The pain of losing a loved one in death can last weeks, months, or years. So there are no hard-and-fast rules on how to grieve. You might sometimes find yourself in a position where you need to console a grieving colleague and wonder what to say when a colleague has a bereavement.
You’re not alone, for many people have good intentions, but they don’t know what to write in an email or offer condolences in a public meeting. However, based on your degree of closeness, here is what you can say to your colleague.
How to Comfort a Grieving Colleague
· Keep Your Condolence Message Simple
Are you close to the grieving coworker? If you’re not exactly close, but you feel empathy for them due to the loss, then writing them an email is okay. You can tell them that you are thinking about them and you’re there if they need anything.

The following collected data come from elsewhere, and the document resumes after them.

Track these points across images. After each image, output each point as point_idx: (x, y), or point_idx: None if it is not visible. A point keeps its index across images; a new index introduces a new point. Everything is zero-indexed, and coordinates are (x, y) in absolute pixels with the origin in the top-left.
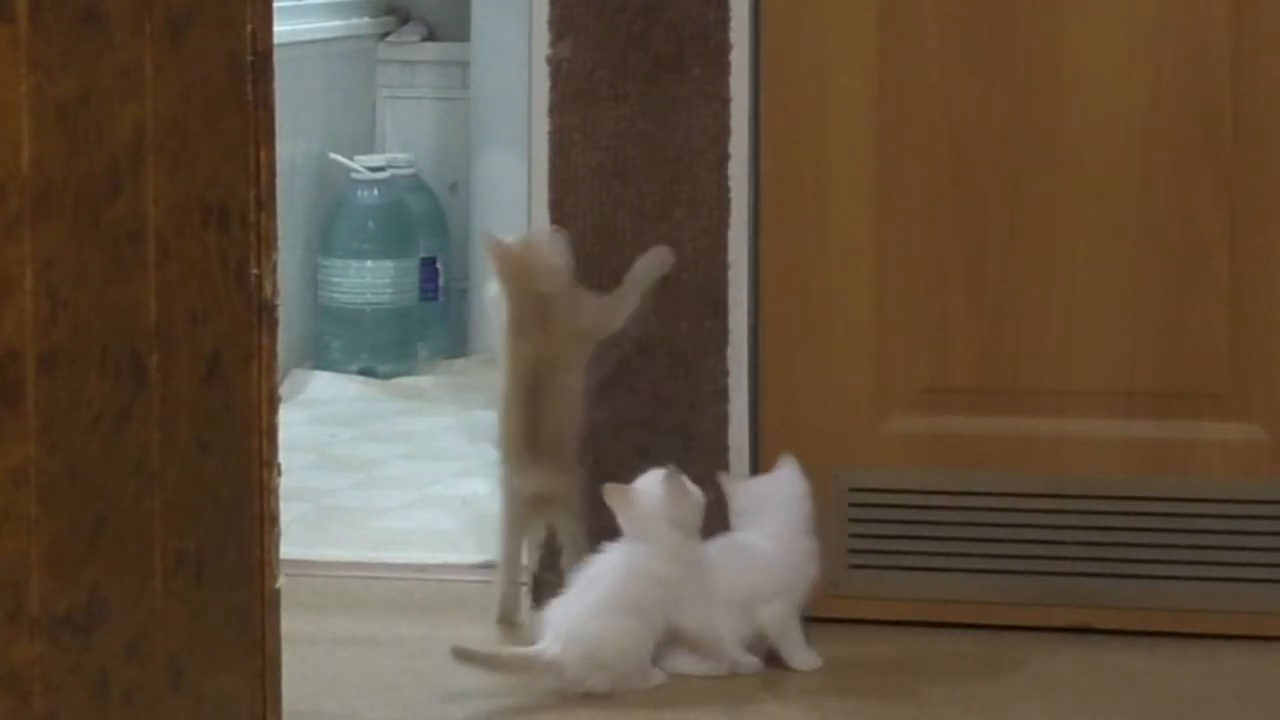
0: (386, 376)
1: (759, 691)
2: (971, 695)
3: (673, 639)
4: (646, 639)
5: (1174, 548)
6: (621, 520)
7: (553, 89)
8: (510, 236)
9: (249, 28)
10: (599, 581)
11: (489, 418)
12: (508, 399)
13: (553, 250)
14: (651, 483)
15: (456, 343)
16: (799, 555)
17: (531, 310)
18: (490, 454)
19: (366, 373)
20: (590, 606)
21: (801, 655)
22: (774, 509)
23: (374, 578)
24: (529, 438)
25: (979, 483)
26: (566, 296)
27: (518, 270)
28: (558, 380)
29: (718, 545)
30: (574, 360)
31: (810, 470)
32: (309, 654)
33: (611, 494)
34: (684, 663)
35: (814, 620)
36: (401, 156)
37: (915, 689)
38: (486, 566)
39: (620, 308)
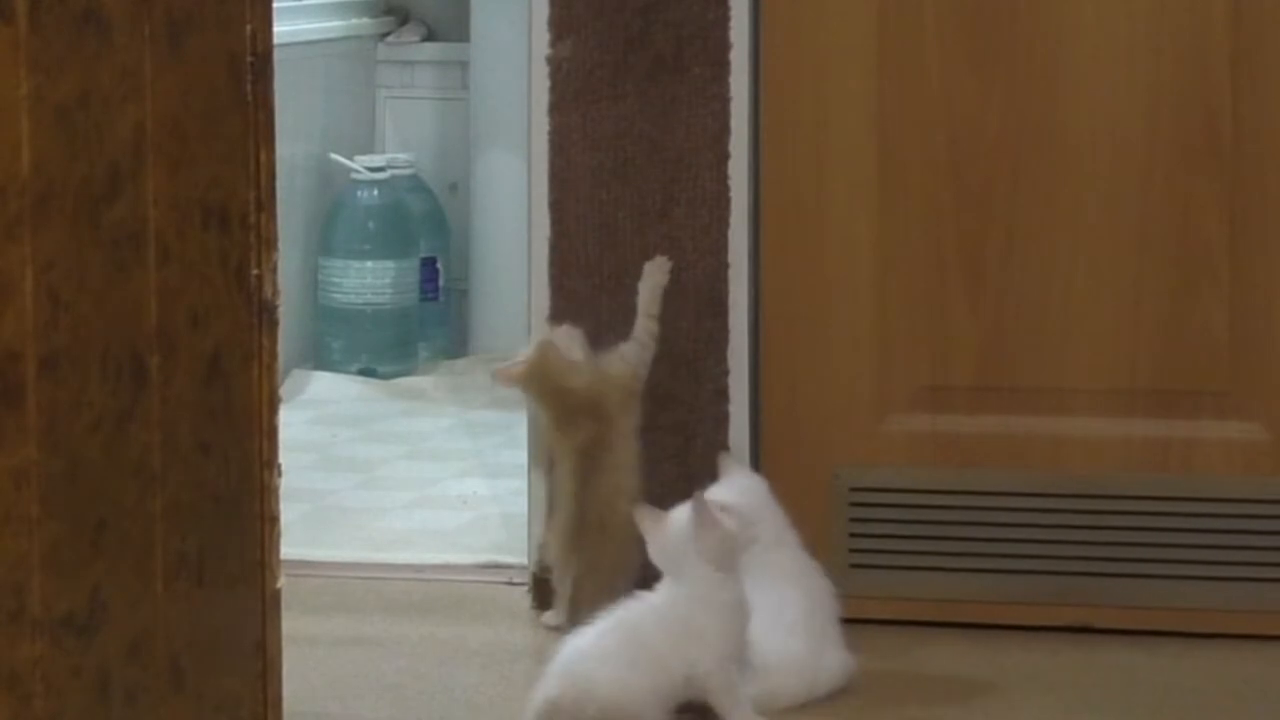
0: (387, 377)
1: None
2: (971, 695)
3: (691, 685)
4: (648, 696)
5: (1175, 546)
6: (650, 547)
7: (553, 89)
8: (518, 356)
9: (249, 28)
10: (617, 630)
11: (489, 417)
12: (558, 490)
13: (566, 348)
14: (685, 513)
15: (456, 343)
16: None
17: (566, 405)
18: (489, 455)
19: (367, 373)
20: (599, 654)
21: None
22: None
23: (374, 578)
24: (575, 526)
25: (980, 481)
26: (595, 378)
27: (538, 381)
28: (608, 458)
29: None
30: (626, 428)
31: (811, 469)
32: (310, 655)
33: (643, 518)
34: None
35: None
36: (401, 156)
37: (915, 688)
38: (486, 567)
39: (646, 342)
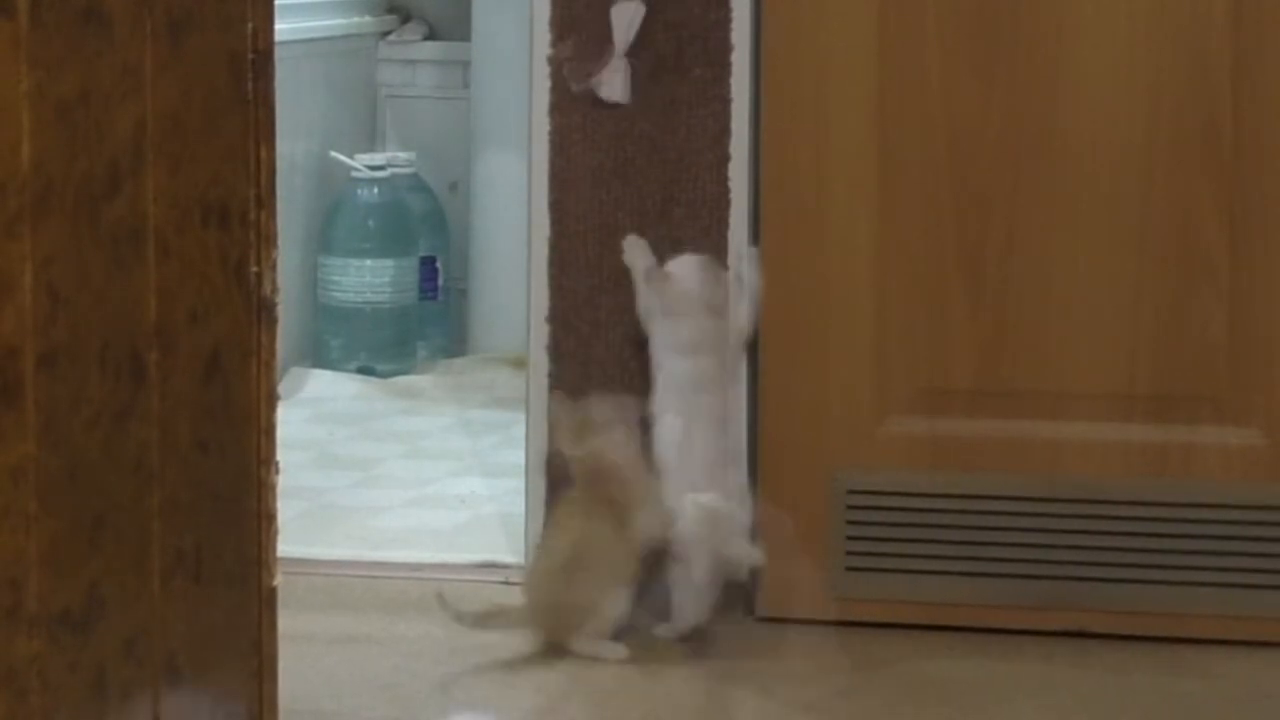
0: (385, 375)
1: (751, 692)
2: (968, 698)
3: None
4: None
5: (1171, 552)
6: (659, 303)
7: (553, 89)
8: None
9: (250, 26)
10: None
11: (487, 417)
12: (543, 566)
13: (630, 462)
14: (685, 266)
15: (456, 342)
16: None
17: (609, 507)
18: (490, 455)
19: (365, 371)
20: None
21: None
22: None
23: (372, 577)
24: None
25: (978, 485)
26: (651, 506)
27: (600, 481)
28: (600, 555)
29: None
30: (631, 555)
31: (809, 472)
32: (306, 652)
33: (651, 278)
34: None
35: (811, 623)
36: (401, 156)
37: (911, 692)
38: (484, 566)
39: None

You may also tell them not to feel pressured to reply to your email. Doing so will help the grieving people know that they can reach out to you at any time.
Additionally, since they need time and space to grieve, you shouldn’t send them another message unless they explicitly ask you to do something for them.
· Don’t Compare
The procedure of consoling a close colleague is similar to a distant one. However, unlike an acquaintance, a close work friend might need to talk to you. So then, if they make that request, you should be present as an active listener.
Further, don’t make comparisons if you had a similar loss; instead, focus on your colleague. Remember that the grieving process is different based on whom you have lost in death. Therefore avoid the temptation to narrate what was helpful for you when your parent, spouse, sibling, or child died.
Instead, simply let them know that you have ever lost a loved one in death so that they don’t feel they’re alone, and they can ask how it was for you. Continue with the dialogue by regularly checking on them.
· Use Available Resource
If you’re their boss, tell them that you and the company are ready to support them. You can say the whole office is thinking of you and are here for you however needed.
Next, tell them about the resources available for them through the company’s bereavement policy. Show them that you’re there for them as their boss by assigning someone else their duties.
Continue to communicate and listen to them when they return from bereavement and respond to their needs using available resources. This is important because grief has no deadline and can go on for months or years.
· Avoid Asking Them Questions
Questions like what happened, how you can help, or how they’re doing are unnecessary. Actually, they force your colleague to do something or decide what to share with you or not when they’re still mourning.
Instead, opt for “I’m holding you in my thoughts,” “I’m thinking about you,” or “I’ll check in from time to time”. Further, you can tell them about specific tasks that you’re willing to do for them and let them decide how they would like you to assist whenever they need some practical help.
· Don’t Rush Your Condolence Message
Avoid blurting out your condolences when you meet your grieving colleague for the first time after the loss. Just make eye contact and send them an email or welcome them back. Afterward, offer your condolences in person and in private.
At the same time, don’t ignore your coworker even if you’re not close. Some people feel nervous and allow their level of discomfort to say nothing. Focusing on your colleague and not yourself can give you a clue of what to say.
Therefore, you can support your coworker by applying the featured tips. Knowing that you care about them will help them in their recovery.